Read A Quantum Murder Page 17


  "Did you wash later on?" Greg asked. "After supper?"

  "Yes. My hands, a few times. I went to the toilet; and we were eating peanuts in Uri's room, they leave your hands sticky."

  "The time is wrong," Nevin insisted.

  "It's not tremendously reliable," Langley said grudgingly. "We can't contest anything with those results."

  "What is it?" Nicholas asked, pleased that he had found the courage from somewhere.

  "The amount of dirt you were carrying on Friday morning is rather low, that's all," Greg said. He closed his eyes. "Tell me again, what time did you have a shower?"

  "After seven, about quarter-past. We have to be down for supper at half-past, you see."
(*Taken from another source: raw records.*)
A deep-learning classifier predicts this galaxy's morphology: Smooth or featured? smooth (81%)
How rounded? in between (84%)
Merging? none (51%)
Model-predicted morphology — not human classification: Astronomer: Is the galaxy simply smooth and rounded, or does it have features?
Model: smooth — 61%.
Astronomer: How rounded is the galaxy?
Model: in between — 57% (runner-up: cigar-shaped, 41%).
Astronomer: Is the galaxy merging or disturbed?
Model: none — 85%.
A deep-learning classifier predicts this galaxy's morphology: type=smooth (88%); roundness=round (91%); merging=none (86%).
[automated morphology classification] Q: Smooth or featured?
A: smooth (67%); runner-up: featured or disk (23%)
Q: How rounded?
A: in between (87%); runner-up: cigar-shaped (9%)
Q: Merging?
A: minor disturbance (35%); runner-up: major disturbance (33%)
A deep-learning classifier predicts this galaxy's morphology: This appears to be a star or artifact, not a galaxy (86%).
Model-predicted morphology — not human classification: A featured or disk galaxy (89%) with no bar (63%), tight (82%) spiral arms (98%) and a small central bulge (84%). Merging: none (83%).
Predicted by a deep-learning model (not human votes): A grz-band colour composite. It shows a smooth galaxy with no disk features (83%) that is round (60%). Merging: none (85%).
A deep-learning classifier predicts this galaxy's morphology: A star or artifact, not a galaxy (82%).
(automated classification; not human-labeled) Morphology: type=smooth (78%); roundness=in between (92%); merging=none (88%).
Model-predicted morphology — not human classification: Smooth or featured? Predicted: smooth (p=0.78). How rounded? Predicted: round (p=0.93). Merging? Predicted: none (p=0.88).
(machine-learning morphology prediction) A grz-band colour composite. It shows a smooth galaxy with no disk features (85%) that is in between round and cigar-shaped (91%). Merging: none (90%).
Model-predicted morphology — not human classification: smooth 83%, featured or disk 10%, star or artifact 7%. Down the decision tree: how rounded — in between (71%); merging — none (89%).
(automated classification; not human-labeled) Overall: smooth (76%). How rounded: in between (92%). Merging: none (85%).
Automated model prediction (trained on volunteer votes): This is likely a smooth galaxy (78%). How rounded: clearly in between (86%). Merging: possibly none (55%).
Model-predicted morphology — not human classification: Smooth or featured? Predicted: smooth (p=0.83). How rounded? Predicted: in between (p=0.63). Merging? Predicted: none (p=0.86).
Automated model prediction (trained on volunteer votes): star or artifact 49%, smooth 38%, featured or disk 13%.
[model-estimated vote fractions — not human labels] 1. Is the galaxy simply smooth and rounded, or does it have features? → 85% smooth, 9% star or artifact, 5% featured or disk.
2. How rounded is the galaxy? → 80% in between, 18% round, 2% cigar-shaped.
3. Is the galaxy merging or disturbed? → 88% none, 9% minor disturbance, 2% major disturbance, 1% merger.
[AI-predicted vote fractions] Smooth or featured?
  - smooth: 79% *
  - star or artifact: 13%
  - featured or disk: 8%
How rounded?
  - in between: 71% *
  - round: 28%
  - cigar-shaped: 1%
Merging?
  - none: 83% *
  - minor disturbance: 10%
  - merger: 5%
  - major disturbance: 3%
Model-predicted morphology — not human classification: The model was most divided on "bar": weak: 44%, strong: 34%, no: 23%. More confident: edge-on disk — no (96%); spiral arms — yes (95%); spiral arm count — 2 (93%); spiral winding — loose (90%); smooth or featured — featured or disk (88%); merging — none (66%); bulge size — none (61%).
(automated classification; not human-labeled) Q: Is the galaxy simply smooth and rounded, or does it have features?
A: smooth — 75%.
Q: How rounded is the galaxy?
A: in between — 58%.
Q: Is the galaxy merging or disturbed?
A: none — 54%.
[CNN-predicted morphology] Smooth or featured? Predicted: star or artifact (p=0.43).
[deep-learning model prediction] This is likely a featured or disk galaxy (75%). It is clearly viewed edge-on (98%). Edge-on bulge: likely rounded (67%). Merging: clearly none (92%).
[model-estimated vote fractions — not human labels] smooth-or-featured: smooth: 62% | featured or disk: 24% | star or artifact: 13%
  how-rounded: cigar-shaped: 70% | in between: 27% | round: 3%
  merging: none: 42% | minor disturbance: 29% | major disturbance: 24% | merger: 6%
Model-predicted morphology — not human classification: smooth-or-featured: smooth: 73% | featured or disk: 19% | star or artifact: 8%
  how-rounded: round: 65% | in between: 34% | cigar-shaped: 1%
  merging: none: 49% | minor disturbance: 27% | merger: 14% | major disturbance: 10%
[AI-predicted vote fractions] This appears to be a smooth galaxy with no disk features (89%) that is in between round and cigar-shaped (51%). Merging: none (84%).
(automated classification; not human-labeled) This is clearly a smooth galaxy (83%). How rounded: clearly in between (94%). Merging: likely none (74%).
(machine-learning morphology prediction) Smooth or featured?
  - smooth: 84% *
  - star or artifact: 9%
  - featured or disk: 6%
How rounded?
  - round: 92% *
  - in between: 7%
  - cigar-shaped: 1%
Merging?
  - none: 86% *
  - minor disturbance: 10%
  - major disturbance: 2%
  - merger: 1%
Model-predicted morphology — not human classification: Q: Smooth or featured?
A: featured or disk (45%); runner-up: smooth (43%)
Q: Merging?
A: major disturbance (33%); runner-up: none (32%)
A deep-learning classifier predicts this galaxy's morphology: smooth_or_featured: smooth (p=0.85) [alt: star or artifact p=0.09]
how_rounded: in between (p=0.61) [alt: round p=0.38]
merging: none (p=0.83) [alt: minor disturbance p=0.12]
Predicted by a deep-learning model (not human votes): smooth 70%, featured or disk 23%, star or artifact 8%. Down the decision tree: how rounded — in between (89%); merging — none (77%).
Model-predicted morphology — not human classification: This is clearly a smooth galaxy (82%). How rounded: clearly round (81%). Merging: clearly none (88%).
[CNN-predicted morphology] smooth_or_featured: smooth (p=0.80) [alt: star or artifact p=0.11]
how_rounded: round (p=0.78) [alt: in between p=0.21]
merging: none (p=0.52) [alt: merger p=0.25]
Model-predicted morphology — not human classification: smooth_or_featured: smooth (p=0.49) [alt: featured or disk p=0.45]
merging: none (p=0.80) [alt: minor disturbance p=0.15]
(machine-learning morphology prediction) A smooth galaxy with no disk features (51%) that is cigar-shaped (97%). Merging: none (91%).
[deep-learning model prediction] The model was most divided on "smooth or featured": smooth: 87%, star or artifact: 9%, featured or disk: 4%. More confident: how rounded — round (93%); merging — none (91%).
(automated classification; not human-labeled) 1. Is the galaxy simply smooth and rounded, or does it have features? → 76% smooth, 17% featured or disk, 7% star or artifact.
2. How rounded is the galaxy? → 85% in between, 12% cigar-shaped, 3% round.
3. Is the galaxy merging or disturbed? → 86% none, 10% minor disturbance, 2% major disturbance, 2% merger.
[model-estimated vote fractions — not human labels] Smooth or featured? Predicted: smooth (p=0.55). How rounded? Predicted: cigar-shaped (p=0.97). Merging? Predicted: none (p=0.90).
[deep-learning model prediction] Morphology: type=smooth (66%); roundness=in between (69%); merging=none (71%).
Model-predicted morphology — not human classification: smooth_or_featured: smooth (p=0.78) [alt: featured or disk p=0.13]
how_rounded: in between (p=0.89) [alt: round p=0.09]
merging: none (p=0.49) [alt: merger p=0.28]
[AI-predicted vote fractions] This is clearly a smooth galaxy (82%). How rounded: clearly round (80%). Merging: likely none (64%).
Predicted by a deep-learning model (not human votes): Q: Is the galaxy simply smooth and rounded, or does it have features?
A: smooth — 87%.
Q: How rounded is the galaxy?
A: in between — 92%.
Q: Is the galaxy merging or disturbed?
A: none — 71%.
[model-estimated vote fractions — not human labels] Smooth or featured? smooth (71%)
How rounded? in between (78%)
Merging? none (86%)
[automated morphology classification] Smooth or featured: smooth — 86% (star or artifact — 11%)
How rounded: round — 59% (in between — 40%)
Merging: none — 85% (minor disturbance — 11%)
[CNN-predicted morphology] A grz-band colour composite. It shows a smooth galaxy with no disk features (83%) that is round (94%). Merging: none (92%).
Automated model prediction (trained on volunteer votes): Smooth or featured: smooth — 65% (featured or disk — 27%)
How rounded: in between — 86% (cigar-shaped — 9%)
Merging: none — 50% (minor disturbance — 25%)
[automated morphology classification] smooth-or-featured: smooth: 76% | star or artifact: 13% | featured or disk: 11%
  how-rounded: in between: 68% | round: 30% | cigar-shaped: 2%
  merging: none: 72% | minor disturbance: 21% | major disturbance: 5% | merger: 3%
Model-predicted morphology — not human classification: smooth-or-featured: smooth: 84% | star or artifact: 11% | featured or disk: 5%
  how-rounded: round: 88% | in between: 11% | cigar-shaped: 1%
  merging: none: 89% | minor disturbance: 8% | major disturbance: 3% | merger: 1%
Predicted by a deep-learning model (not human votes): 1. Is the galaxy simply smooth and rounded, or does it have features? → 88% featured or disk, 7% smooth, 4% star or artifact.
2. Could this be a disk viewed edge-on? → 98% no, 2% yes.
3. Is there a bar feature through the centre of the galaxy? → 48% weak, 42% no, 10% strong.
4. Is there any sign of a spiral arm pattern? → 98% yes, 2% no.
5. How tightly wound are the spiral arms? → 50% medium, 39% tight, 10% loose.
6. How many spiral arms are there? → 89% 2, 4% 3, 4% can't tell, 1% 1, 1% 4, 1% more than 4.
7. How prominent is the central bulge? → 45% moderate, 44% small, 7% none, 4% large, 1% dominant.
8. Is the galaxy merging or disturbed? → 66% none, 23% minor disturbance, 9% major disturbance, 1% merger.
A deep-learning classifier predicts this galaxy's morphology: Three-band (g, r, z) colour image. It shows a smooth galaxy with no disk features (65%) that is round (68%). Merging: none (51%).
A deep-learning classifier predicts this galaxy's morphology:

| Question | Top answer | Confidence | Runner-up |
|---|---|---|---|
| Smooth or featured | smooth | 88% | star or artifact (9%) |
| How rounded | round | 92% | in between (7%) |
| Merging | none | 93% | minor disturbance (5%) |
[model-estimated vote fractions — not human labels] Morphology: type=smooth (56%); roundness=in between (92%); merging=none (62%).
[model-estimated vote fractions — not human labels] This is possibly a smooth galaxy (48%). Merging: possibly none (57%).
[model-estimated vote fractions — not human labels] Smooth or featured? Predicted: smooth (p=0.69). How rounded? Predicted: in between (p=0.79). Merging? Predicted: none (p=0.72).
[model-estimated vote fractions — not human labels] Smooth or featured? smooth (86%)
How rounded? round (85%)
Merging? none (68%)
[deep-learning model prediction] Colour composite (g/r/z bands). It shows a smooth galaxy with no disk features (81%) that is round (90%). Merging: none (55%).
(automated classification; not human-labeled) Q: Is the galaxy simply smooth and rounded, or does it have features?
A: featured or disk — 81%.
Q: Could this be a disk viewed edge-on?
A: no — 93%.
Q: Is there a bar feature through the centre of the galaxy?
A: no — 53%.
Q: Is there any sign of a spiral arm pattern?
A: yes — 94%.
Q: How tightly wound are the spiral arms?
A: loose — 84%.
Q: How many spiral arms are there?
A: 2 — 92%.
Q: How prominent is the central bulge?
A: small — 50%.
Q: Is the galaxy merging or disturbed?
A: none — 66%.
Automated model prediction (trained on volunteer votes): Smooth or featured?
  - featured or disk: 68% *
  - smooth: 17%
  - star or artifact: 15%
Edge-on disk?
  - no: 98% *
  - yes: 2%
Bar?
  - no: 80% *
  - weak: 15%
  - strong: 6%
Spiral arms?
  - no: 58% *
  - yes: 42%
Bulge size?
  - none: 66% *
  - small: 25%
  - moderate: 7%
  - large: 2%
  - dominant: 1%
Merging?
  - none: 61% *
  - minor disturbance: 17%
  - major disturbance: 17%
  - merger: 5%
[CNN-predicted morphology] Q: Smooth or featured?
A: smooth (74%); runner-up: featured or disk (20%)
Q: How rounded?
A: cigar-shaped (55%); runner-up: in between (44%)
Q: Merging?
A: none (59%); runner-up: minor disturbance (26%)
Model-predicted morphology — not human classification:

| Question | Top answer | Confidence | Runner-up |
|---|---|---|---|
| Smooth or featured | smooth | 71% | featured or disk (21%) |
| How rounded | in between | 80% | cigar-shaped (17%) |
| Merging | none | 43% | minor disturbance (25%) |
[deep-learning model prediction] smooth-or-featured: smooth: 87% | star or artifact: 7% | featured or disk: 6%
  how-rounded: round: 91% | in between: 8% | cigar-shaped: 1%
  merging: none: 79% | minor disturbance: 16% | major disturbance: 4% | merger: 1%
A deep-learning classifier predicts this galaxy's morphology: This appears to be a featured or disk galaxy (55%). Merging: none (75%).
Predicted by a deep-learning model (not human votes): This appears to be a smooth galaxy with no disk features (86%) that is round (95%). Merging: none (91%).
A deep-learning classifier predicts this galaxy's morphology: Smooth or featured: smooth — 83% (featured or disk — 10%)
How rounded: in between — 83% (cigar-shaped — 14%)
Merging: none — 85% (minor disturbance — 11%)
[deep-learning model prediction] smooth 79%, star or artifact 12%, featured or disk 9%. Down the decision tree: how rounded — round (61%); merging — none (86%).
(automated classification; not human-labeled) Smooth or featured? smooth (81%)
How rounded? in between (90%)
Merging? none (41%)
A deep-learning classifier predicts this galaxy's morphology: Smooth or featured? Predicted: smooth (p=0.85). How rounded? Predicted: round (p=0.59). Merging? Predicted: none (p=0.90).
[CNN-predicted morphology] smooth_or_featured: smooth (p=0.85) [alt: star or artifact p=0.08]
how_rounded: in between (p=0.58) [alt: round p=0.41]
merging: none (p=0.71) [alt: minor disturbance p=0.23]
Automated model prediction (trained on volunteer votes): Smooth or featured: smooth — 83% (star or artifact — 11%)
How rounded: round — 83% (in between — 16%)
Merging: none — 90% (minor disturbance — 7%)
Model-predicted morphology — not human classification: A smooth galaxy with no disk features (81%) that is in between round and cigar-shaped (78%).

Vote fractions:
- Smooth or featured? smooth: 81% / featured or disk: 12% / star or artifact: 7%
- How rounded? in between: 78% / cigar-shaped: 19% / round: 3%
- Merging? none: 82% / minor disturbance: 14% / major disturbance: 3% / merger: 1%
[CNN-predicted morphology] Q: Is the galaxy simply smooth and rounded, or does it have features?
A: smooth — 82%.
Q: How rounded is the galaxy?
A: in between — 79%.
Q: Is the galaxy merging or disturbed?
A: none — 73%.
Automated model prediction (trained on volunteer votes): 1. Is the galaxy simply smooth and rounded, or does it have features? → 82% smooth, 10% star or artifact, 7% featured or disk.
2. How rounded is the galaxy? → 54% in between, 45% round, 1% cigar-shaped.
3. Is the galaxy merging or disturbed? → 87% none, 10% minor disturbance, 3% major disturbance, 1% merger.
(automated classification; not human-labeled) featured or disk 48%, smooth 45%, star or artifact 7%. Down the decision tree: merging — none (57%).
  "And you didn't have another shower later?"

  "No."

  "He's telling the truth."

  "Is there a point of contention?" Lisa Collier asked. Greg and Langley both looked at Jon Nevin. The detective gave the cybofax screen one last scan, then snapped the unit shut. "No."

  Chapter Ten

  Maybe it was the rain, a relentless heavy downpour, which had cleared the reporters from the pavement outside the police station, or maybe the prospect of incurring Julia's wrath had put the fear of God into them.

  Whatever the reason, when Greg drove out of the station gates late on Tuesday afternoon, there was only a handful of camera operators in plastic cagoules left to watch him go.

  "Thank heavens for that," Eleanor muttered beside him. "I thought they'd put down roots."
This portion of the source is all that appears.